A new equity partner is given a percentage interest or shares with a capital contribution in alignment with their percentage interest.
When the partner leaves the firm for whatever reason he or she is paid their share of earnings to date and their capital account.
- Naked in and naked out with cash-based plus WIP and AR buy-in.A new equity partner is given a percentage interest or shares with a capital contribution and a buy-in the unbilled work in process and accounts
receivable in alignment with their percentage interest. When the partner leaves the firm for whatever reason he or she is paid their share of earnings
to date and their cash-based capital account plus their interest in accounts receivable and unbilled work in process.
- Purchased shares based on a valuation at the time the shares are purchased and sold.
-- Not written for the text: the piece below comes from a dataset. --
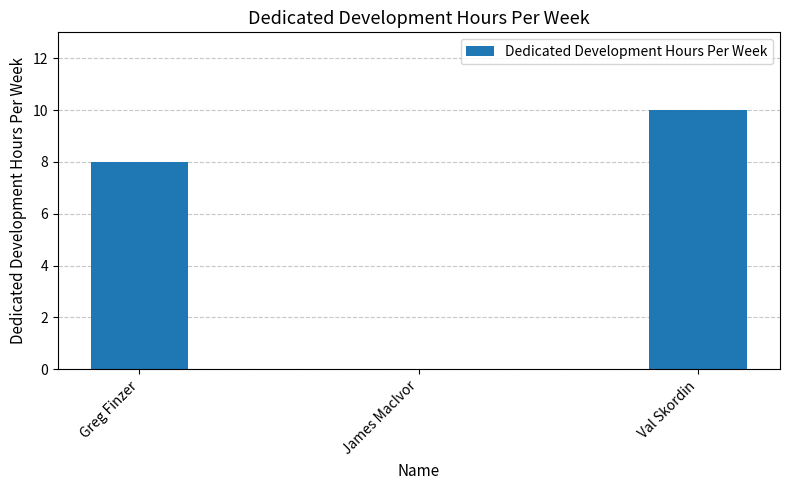

The value at Val Skordin is 4. True or false?

False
A new equity partner is sold a percentage interest or shares based on a valuation at the time of purchase. When a partner or shareholder leaves the firm for whatever reason he or she is paid their share of earnings to date and their shares are purchased based upon a valuation of the firm at that time. These valuations often include a goodwill value. Sometimes the purchase price is discounted for sweat equity – time that an equity partner candidate has been with the firm, etc.
- Founder Benefit.
New equity partners are given a percentage interest or shares with no buy-in or a cash-based capital contribution in alignment with their percentage interest and paid their share of earnings to date and their cash-based capital account, if any, when they leave the firm. However, original founders, in addition to being paid their share of earnings to date and their capital account, are also paid a founder benefit often in the form of a multiple of their average individual earnings (compensation) for the past three years.
- Buyout based on firm cash-based valuation, plus accounts receivable and work in progress plus percentage of future collections from new business after the termination date for three to five years. This approach used in practice sale situations, particularly contingency fee firms, when a goodwill value is difficult to ascertain. The percentage of future revenue on future business after the termination date serves as a proxy for the goodwill value. This approach is seldom used in multi-partner/shareholder firms. In fact, many multi-partner/shareholder firms specifically exclude goodwill from any valuation.
- Buyout based on mandatory retirement and winddown.
An approach used by some second-generation firms is a mandatory retirement program that can begin as early as age 60 and no later than 65. The program requires a five-year winddown program in which a retiring equity partner reduces his or her work schedule twenty percent per year and compensation draw, distribution, or salary. During this period the partner is paid their cash-based capital account and their ownership percentage times the collectable accounts receivable and billable and collectable unbilled work in process as of the date the winddown program commences. During the winddown the retiring partner is expected to transition clients and management responsibilities.
In the final analysis the value of the practice is what an outside buyer or an attorney working for the firm will pay for (or invest) the practice. A balance often has to be struck between valuation, affordability, and willingness to pay. The valuation process is simply a tool to use to help you begin discussions and get to this point.